Grants and Scholarships
A Trace will enable you to also receive a grant, which supports the creation of that trace. Each circle will be able to suggest 6 traces to be given a grant of 7000 Danish Krones for each trace. Traces can be made individually or together with other participants. In case we receive a large number of exciting proposals for the Traces, we will consider a possibility to split the grants in slightly smaller amounts, to encourage a greater diversity of projects.
The participants will need to pay the Nordic Summer University’s annual membership fee. The membership fee facilitates the existence of the Nordic Summer University, which is a volunteer-based organisation. In the times of COVID-19, there are two optional choices:
Annual membership fee: €25
Annual membership fee: €10
Nordic Summer University (NSU) is a Nordic network for research and interdisciplinary studies.
NSU is a nomadic, academic institution, which organises workshop-seminars across disciplinary and national borders. Since it was established in 1950, Nordic Summer University has organised forums for cultural and intellectual debate in the Nordic and Baltic region, involving students, academics, politicians, and intellectuals from this region and beyond.
Decisions about the content and the organisational form of the NSU lay with its participants. The backbone of the activities in the NSU consists of its thematic study circles. In the study circles researchers, students and professionals from different backgrounds collaborate in scholarly investigations distributed regularly in summer and winter symposia during a three-year period.

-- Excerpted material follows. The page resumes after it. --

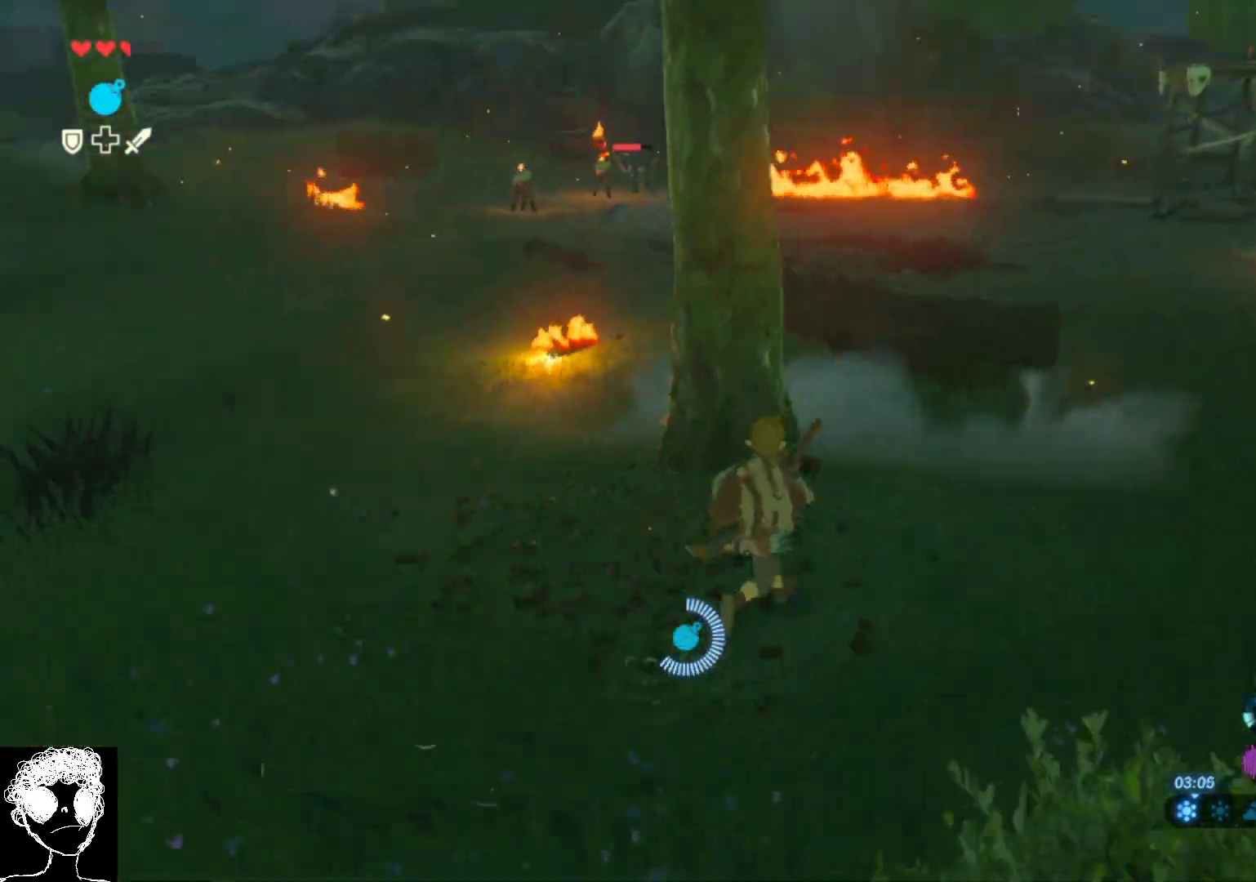
{"buttons": [], "left_stick": "up-right", "right_stick": "center", "events": [[67, "right_stick", "center"], [150, "left_stick", "up"], [350, "B", "down"], [417, "B", "up"], [433, "left_stick", "up-right"]]}
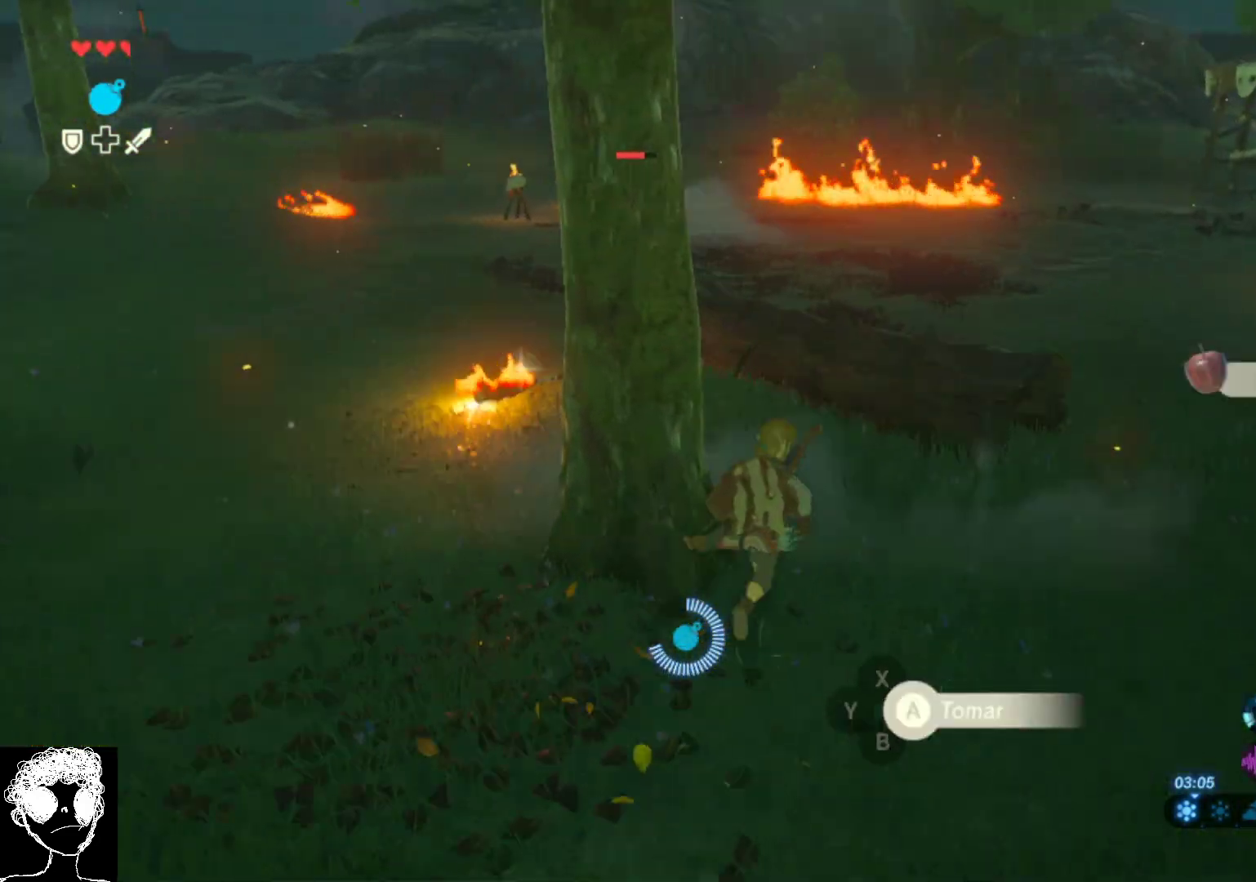
{"buttons": [], "left_stick": "down-right", "right_stick": "up-left", "events": [[33, "B", "down"], [117, "B", "up"], [167, "left_stick", "right"], [283, "left_stick", "down-right"], [333, "right_stick", "up"], [383, "right_stick", "up-left"]]}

Circle 1 Urban Studies: Between Creativity and Power is established to address, evaluate and re-evaluate the understanding of the growing complexity of the urban environment, where people cohabit, share and create a culture of politics, communication, and the arts as much as the public space. Consequently, in the study circle questions of co-existence will be addressed in relation to power hierarchies, cultural production, and urban development initiatives. The circle invites to stimulate and strengthen a dialogue among both established and emerging academics and practitioners from interdisciplinary fields covering philosophy, anthropology, sociology, geography, political science, literature and arts to challenge and develop new knowledge, innovative perspectives and experimental approaches.